Mesmo para quem está ouvindo o disco pelo streaming, é possível perceber a virada do Lado A para o Lado B com as versões excepcionais dos clássicos Lamento sertanejo e Carcará. A primeira começa com voz e violão, mas vai evoluindo aos poucos para um xote com toda a banda. O destaque fica para a segunda parte, onde o ritmo acelera e os sopros e cordas que marcam a trajetória da banda vão dançando e marcando o contraste entre a força e a delicadeza, tão característico da sonoridade da banda. A ideia de mandar a divisão entre lados, característica do vinil, foi pensada dentro da proposta geral do disco, de promover diálogos entre diferentes gerações. E se o Lado A termina com uma jam instrumental em cima do clássico do Dominguinhos e Gilberto Gil, a segunda parte do álbum começa, logo de cara, com uma das maiores canções da música brasileira, imortalizada na voz de Maria Bethânia.

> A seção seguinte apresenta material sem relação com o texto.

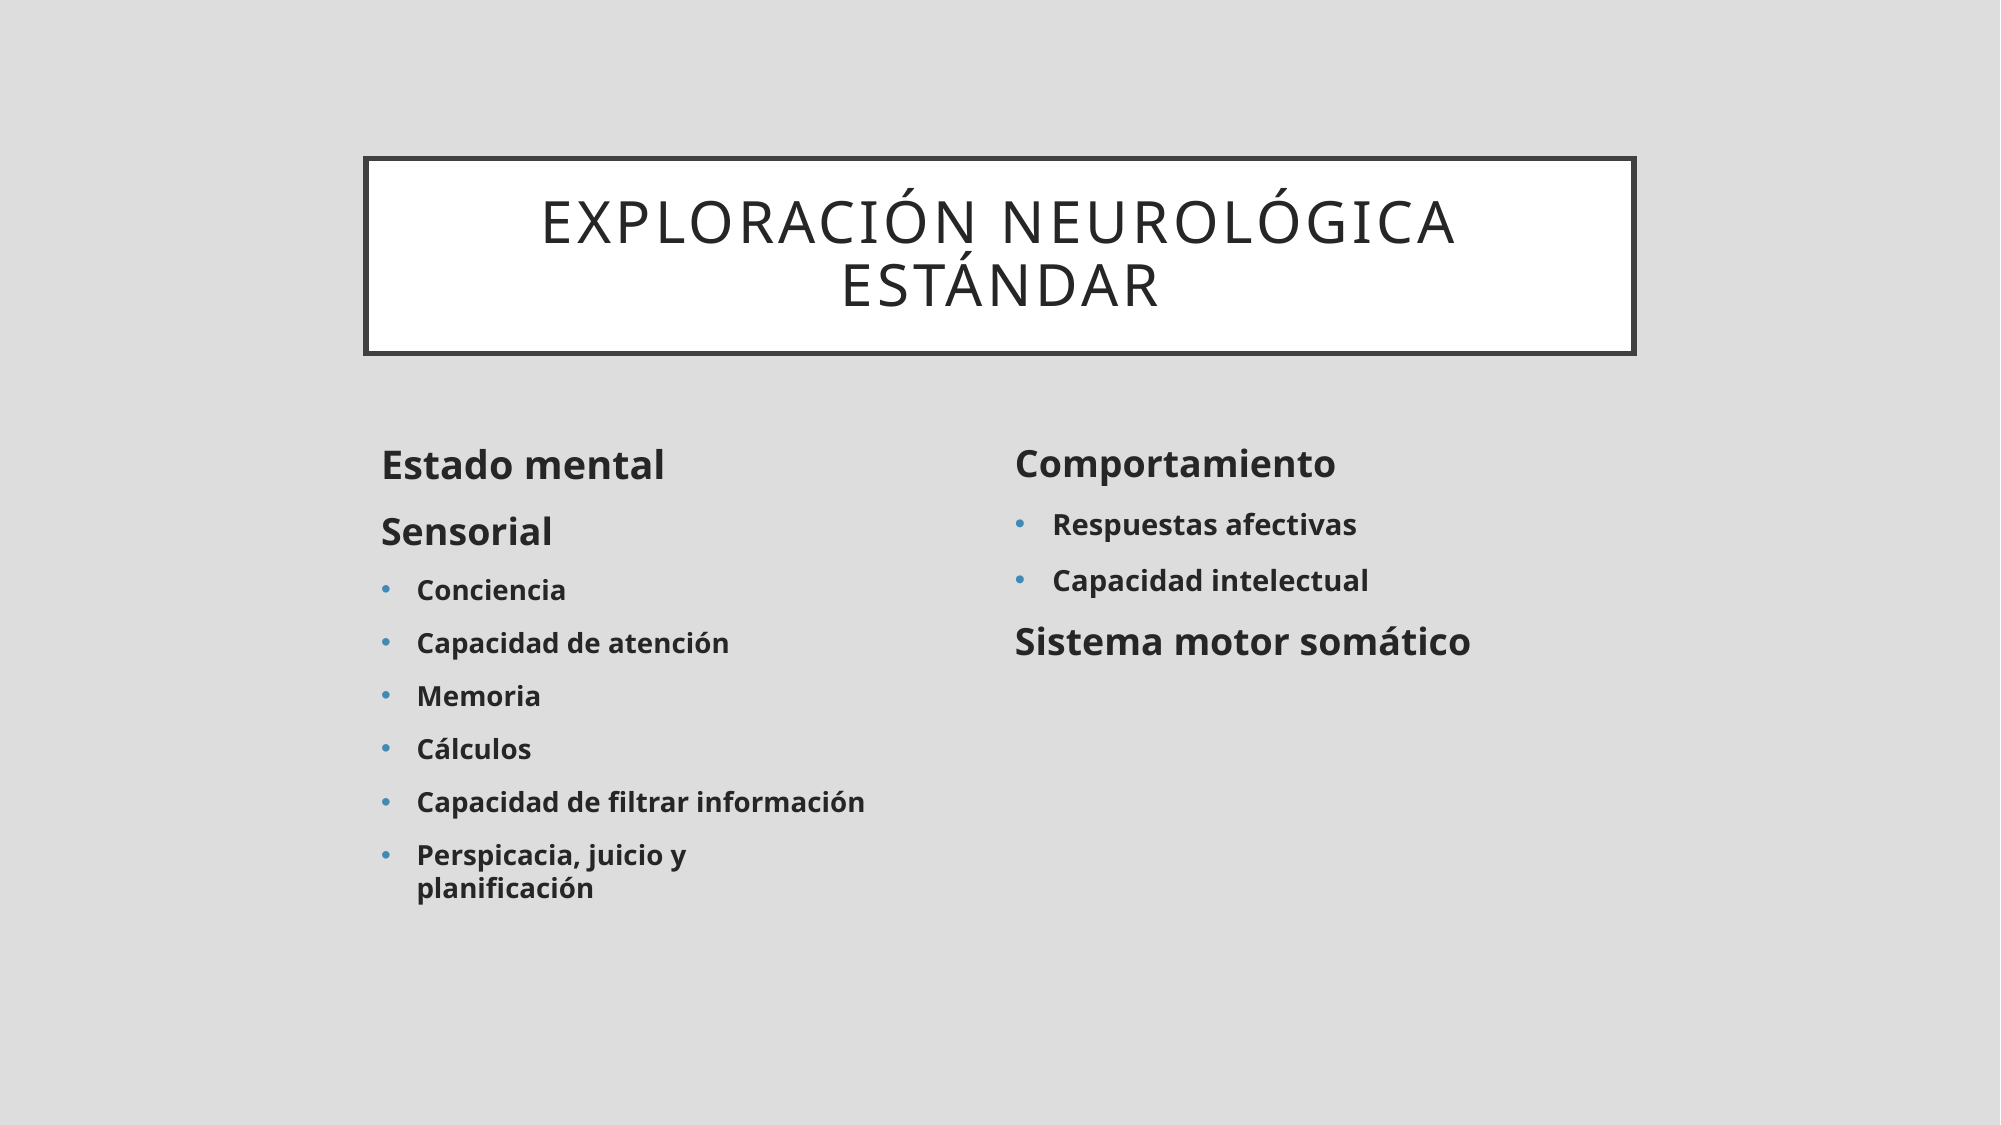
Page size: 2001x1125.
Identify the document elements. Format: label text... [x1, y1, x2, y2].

title Exploración neurológica estándar [363, 156, 1637, 356]
list Estado mental Sensorial Conciencia Capacidad de atención Memoria Cálculos Capacidad de filtrar información Perspicacia, juicio y planificación [366, 432, 884, 942]
text_box Comportamiento Respuestas afectivas Capacidad intelectual Sistema motor somático [999, 432, 1634, 942]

A dificuldade de conseguir uma intérprete à altura para Carcará foi, de acordo com a banda, um enorme desafio. Mas o encontro da cantora potiguar Juliana Linhares com o arranjo de Zé Freire finalmente deu vazão a essa versão, que já estava há muito tempo no radar do grupo. Impactados com a potência de seu primeiro disco, Nordeste ficção (2021), o convite foi feito e tanto Juliana quanto a banda entregam uma versão potente que justifica a regravação de um clássico. A partir daí, o disco segue com uma revisita aos maiores sucessos da banda – nas palavras de Sérgio, “o nosso verdadeiro Lado A” –  que inicia com o hit Flor D’água e encerra como um carnaval, no frevo Pelas ruas do Recife.

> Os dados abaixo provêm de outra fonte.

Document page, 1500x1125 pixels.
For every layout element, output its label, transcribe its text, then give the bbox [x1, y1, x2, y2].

Para percorrer esse trajeto, a banda escolheu manter os arranjos quase idênticos aos originais, mas com uma surpresa ou outra no meio do caminho. Esperança, que, durante a pandemia, foi a música mais ouvida do grupo nas redes digitais, reaparece com a voz do Padre Fábio de Melo, que se une a de Sérgio para recriar o significado original da canção. Se antes a letra remetia ao duro momento que o Nordeste vivia nos anos 1970, com a seca e a ditadura militar, ela também foi ressignificada para dar vazão aos sentimentos que afloraram nos tempos da Covid-19. O contato foi realizado através do produtor musical, José Milton, que também trabalha com o padre. Para fechar o disco, Marcos Valle, que é um dos compositores de Pelas ruas do Recife. Novamente respeitando o arranjo original – nesse caso de Zezinho Franco – a regravação da canção também rememora a história da banda que foi responsável por dar origem ao primeiro polo carnavalesco no Bairro de Boa Viagem que, até então, era separado da folia recifense.

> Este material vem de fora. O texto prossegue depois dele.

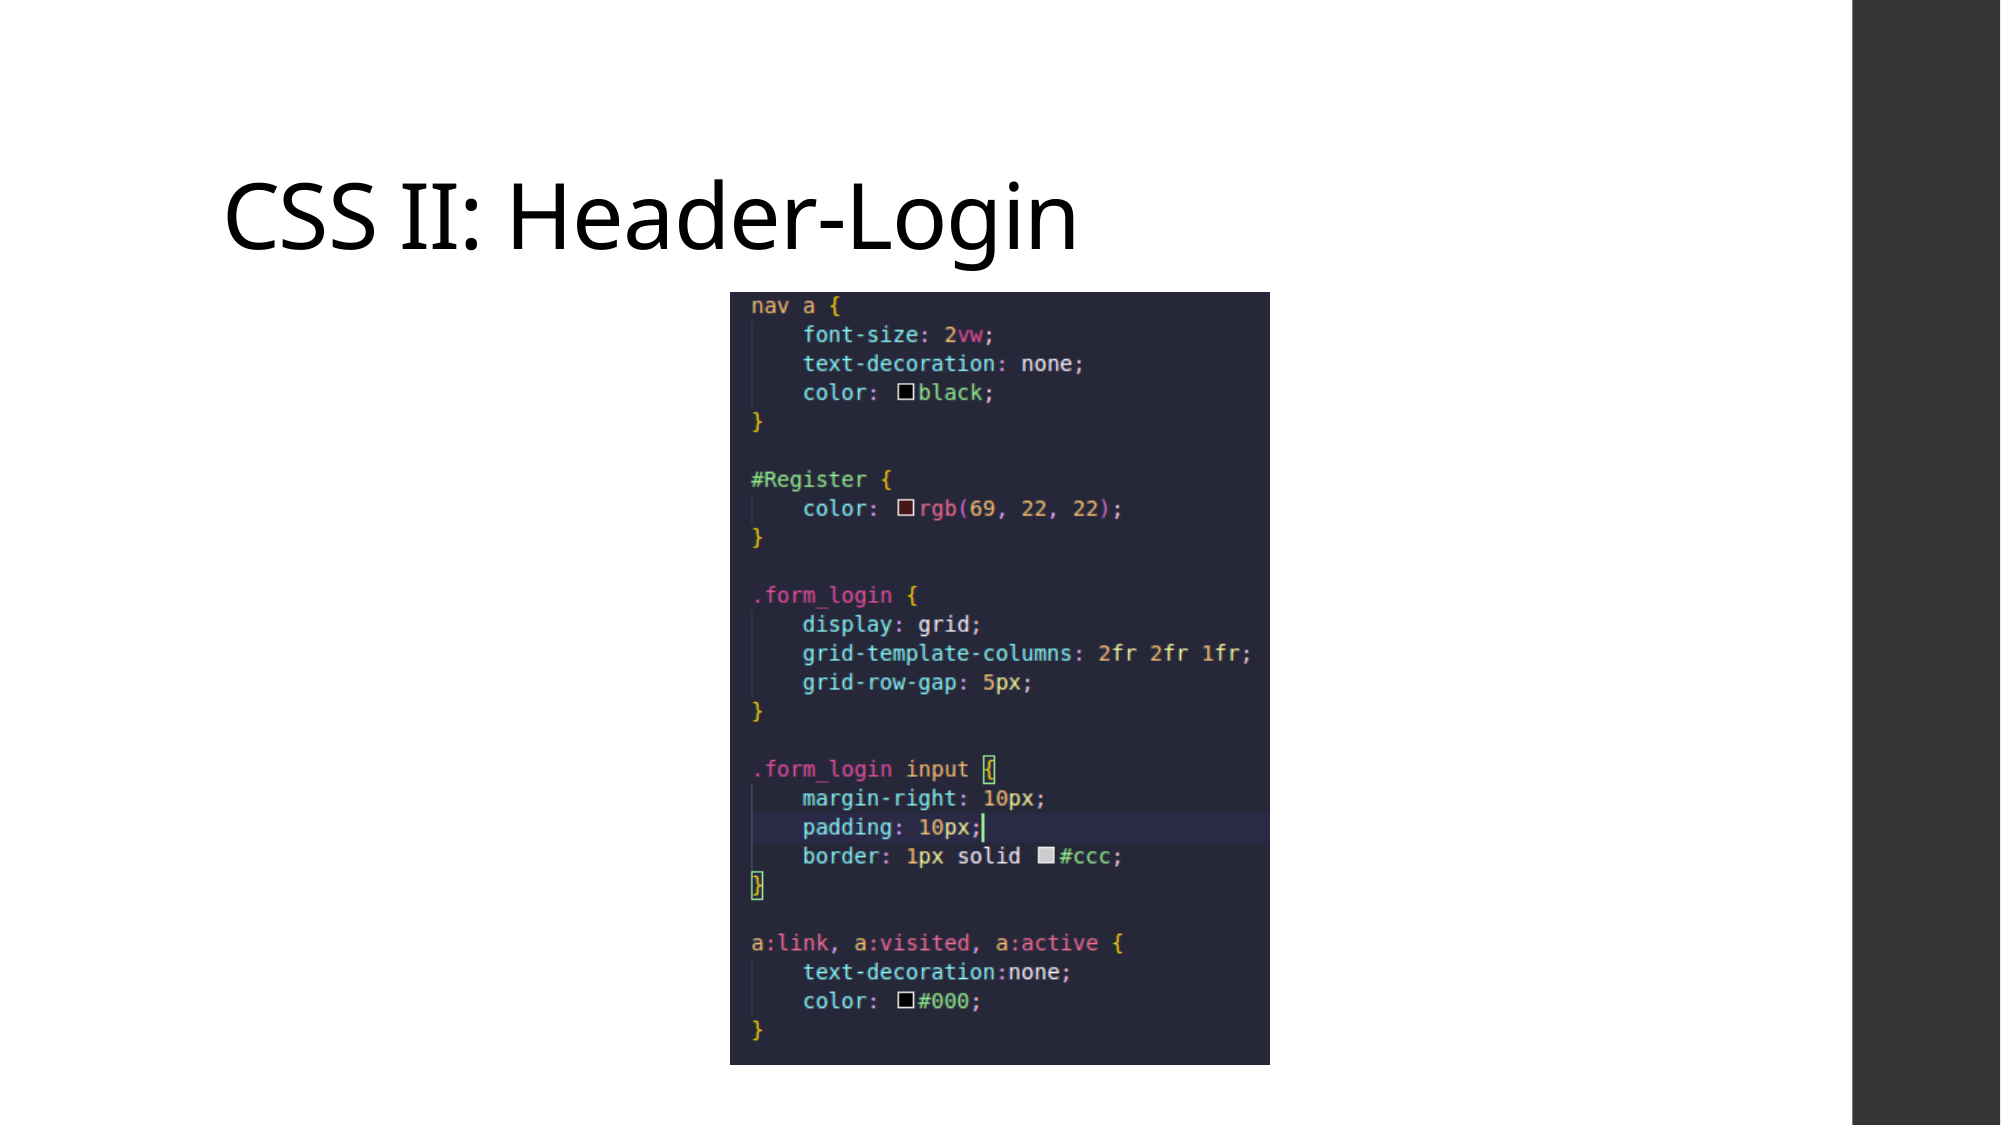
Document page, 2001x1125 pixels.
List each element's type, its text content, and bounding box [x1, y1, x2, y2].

title CSS II: Header-Login [206, 60, 1797, 278]
picture [730, 292, 1270, 1066]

Desde o início, Entre a flor e a cruz foi pensado para ser uma celebração dos 50 anos da banda. A decisão de montar um repertório que apresentasse ao público a trajetória do grupo, desde as influências que ajudaram a criar a banda até os caminhos futuros que continuam a inspirá-los, se mostrou bastante acertada. Além de celebrar o legado de um dos mais importantes grupos da história da canção em Pernambuco, no Nordeste e no Brasil e apresentar a banda para aqueles que ainda não conhecem, os fãs da Banda de Pau e Corda têm a oportunidade de conferir um grupo que está mais afiado do que nunca e pronto para o futuro.

ANTONIO LIRA, músico, pesquisador e mestre em Comunicação pela UFPE.